Quoted passage:
_ _ _ _ _ _ _

= Brian Cubbon =

British senior civil servant

Sir Brian Crossland Cubbon GCB (9 April 1928 – 20 May 2015) was a British senior civil servant and a member of the Charter Compliance Panel of the Press Complaints Commission.

==Biography==
Cubbon was born in Oswaldtwistle, Lancashire on 9 April 1928. His father, Edward Moore Cubbon was a primary school teacher and his mother was Anita Jane, née Crossland. Cubbon was educated at Bury Grammar School under a scholarship and went on to study Classics at Trinity College, Cambridge, graduating in 1949. He spent a while in the Royal Electrical and Mechanical Engineers for national service.

He became Permanent Under Secretary of State (the senior civil servant in charge of a Government department) of the Northern Ireland Office from 1976 to 1979 and Permanent Under-Secretary of State at the Home Office from 1979 to 1988. He was a Press Complaints Commission Commissioner from 1995 to 2002.

Cubbon was injured in an IRA bomb explosion in which the British Ambassador to Ireland, Christopher Ewart-Biggs, was killed in 1976. The car in which the party was travelling was blown up by a bomb concealed in a culvert under the road. Cubbon's Private Secretary, Judith Cooke, was also killed, and the driver, Brian O'Driscoll, was injured.

_ _ _ _ _ _ _

Input data:

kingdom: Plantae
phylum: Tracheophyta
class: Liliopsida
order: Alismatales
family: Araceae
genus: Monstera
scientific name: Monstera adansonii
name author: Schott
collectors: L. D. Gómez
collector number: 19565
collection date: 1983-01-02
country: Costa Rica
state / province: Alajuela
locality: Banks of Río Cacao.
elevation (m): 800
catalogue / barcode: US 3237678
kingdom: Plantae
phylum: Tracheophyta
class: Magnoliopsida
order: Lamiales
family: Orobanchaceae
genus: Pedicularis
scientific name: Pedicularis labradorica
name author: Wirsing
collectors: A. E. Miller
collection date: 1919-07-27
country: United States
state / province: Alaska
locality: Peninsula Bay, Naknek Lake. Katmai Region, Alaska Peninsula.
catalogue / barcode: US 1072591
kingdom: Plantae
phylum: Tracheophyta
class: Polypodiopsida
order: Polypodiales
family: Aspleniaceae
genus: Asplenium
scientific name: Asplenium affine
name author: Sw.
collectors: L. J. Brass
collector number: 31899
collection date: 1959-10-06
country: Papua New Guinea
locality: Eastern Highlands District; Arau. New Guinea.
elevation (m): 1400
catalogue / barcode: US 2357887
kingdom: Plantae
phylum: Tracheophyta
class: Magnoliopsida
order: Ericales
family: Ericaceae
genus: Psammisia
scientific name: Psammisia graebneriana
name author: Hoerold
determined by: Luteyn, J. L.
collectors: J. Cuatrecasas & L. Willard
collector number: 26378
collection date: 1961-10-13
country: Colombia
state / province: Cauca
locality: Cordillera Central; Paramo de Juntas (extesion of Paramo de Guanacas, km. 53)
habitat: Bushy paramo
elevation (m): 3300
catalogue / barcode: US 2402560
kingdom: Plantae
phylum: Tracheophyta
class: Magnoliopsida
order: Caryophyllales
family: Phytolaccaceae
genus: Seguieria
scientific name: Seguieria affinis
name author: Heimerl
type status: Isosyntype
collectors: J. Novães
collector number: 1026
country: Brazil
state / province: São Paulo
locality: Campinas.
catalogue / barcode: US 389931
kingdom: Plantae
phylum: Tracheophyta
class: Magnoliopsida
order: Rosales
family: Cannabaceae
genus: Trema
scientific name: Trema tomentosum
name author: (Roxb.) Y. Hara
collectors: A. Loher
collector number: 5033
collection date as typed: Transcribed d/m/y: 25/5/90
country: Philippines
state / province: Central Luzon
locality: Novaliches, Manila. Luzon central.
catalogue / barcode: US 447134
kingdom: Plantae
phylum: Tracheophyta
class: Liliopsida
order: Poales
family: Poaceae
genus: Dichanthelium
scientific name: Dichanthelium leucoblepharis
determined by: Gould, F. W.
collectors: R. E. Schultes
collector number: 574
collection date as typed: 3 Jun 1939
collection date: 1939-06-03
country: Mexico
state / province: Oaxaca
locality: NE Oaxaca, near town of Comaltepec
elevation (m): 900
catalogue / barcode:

_ _ _ _ _ _ _

Exercise instructions:
[1] Extract the passage of the Brian Cubbon biography from "He became Permanent" to "1995 to 2002.".
[2] Answer these questions from the Brian Cubbon biography.
(a) In what town was Cubbon born?
(b) At which Cambridge college did he study Classics?
(c) During which years was he a Press Complaints Commission Commissioner?
[3] Render this sentence from the Brian Cubbon biography in French: "The car in which the party was travelling was blown up by a bomb concealed in a culvert under the road."
Use only the Brian Cubbon biography, not the records.

Task-by-task results:
[1]
He became Permanent Under Secretary of State (the senior civil servant in charge of a Government department) of the Northern Ireland Office from 1976 to 1979 and Permanent Under-Secretary of State at the Home Office from 1979 to 1988. He was a Press Complaints Commission Commissioner from 1995 to 2002.

[2]
(a) Oswaldtwistle, Lancashire
(b) Trinity College
(c) 1995 to 2002

[3] La voiture dans laquelle voyageait le groupe a été détruite par une bombe dissimulée dans un ponceau sous la route.